Caring precedes hurt, which precedes hate.
If people hate, that’s because something they care about is not happening.
People who hate hurt (are scared) because they see that people don’t care about them.
They feel this as a survival level threat.
If I can’t feel compassion for people who hate, I remain part of the problem!
This is where I store my attempts at writing, please take a look now and then.
[alettertoanyone.com] (My web site)
My observation would be no. The base instinct of unfettered Man is a horror as we have seen with ISIS and looting and violence after disasters. The ‘moral’ structures in place are civic authority and religion. Left to our own devices we are self-serving monsters. (A few individuals excepted)
Relativists would say that moral judgments are always subject to societal norms,but this seems to be proved wrong by the fact that there are some moral judgments that all societies agree on, such as that it is wrong to kill people for pleasure. Also we seem to have certain innate traits which I would call moral, such as our sense of fairness, which has been demonstrated in children as young as three months
If we distinguish between specific moral norms and general moral laws, I think that moral norms are neither subjective nor objective, but inter-subjective: they form a kind of operating system for societies, but they can change, and there can be exceptions.

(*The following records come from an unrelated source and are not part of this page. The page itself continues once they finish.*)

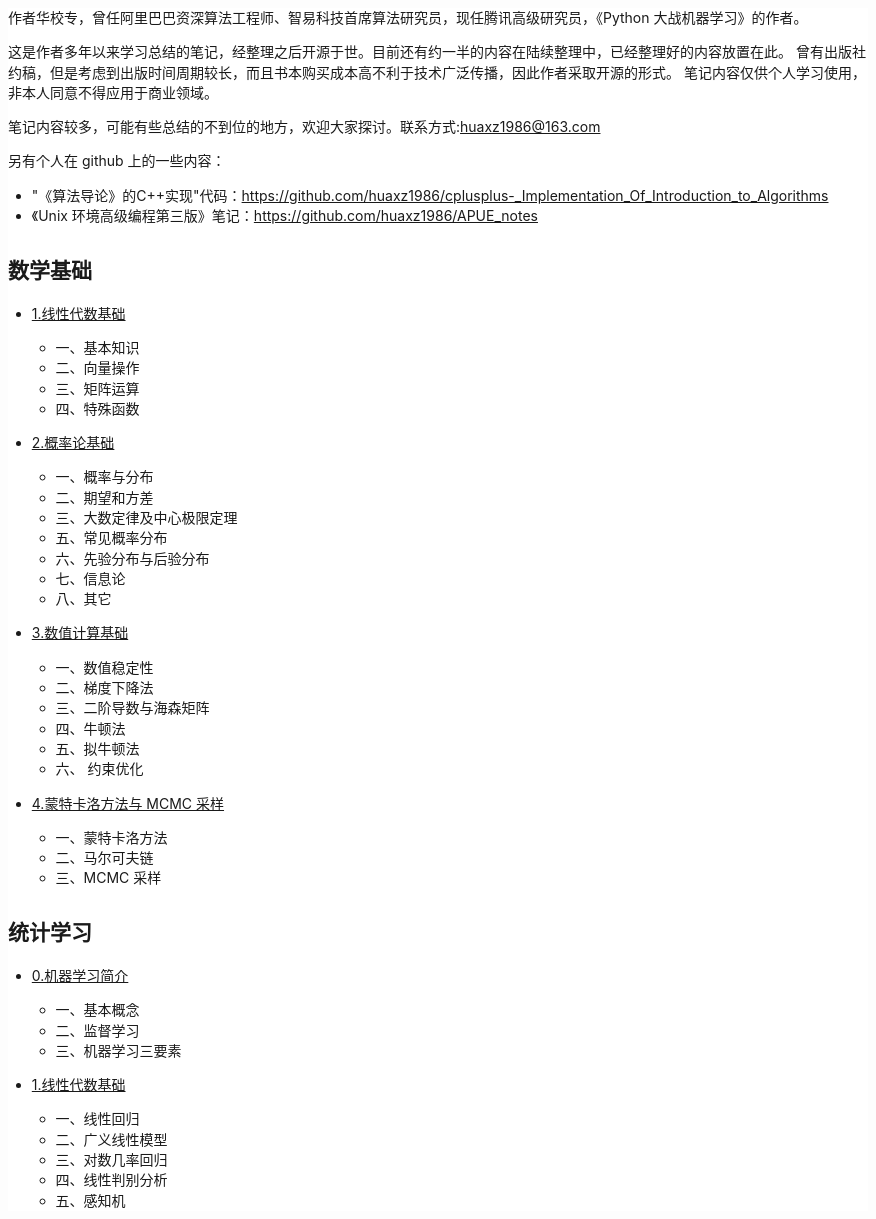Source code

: <body>
作者华校专，曾任阿里巴巴资深算法工程师、智易科技首席算法研究员，现任腾讯高级研究员，《Python 大战机器学习》的作者。

这是作者多年以来学习总结的笔记，经整理之后开源于世。目前还有约一半的内容在陆续整理中，已经整理好的内容放置在此。 曾有出版社约稿，但是考虑到出版时间周期较长，而且书本购买成本高不利于技术广泛传播，因此作者采取开源的形式。 笔记内容仅供个人学习使用，非本人同意不得应用于商业领域。

笔记内容较多，可能有些总结的不到位的地方，欢迎大家探讨。联系方式:huaxz1986@163.com

另有个人在 github 上的一些内容：

* "《算法导论》的C++实现"代码：https://github.com/huaxz1986/cplusplus-_Implementation_Of_Introduction_to_Algorithms
* 《Unix 环境高级编程第三版》笔记：https://github.com/huaxz1986/APUE_notes


## 数学基础

* [1.线性代数基础](数学基础/chapters/1_algebra.html)
    * 一、基本知识
    * 二、向量操作
    * 三、矩阵运算
    * 四、特殊函数

* [2.概率论基础](数学基础/chapters/2_probability.html)
    * 一、概率与分布
    * 二、期望和方差
    * 三、大数定律及中心极限定理
    * 五、常见概率分布
    * 六、先验分布与后验分布
    * 七、信息论
    * 八、其它

* [3.数值计算基础](数学基础/chapters/3_numerical_computaion.html)
    * 一、数值稳定性
    * 二、梯度下降法
    * 三、二阶导数与海森矩阵
    * 四、牛顿法
    * 五、拟牛顿法
    * 六、 约束优化

* [4.蒙特卡洛方法与 MCMC 采样](数学基础/chapters/4_monte_carlo.html)
    * 一、蒙特卡洛方法
    * 二、马尔可夫链
    * 三、MCMC 采样


## 统计学习

* [0.机器学习简介](统计学习/chapters/0_introduction.html)
    * 一、基本概念
    * 二、监督学习
    * 三、机器学习三要素

* [1.线性代数基础](统计学习/chapters/1_linear.html)
    * 一、线性回归
    * 二、广义线性模型
    * 三、对数几率回归
    * 四、线性判别分析
    * 五、感知机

But there general moral rules or laws like Kant's categorical imperative or the Golden Rule which do not specify any specific norm or behavior, and they are quasi universal. Therefore I'd say that it is always bad to do things that you do not want others to do to you or to your family and friends.
NO, name any morality and you could find a situation where it would be moral to break it. Example is, it is unmoral to take a life, but if your life or the life of your family threated, would you not kill to protect your own life or your family.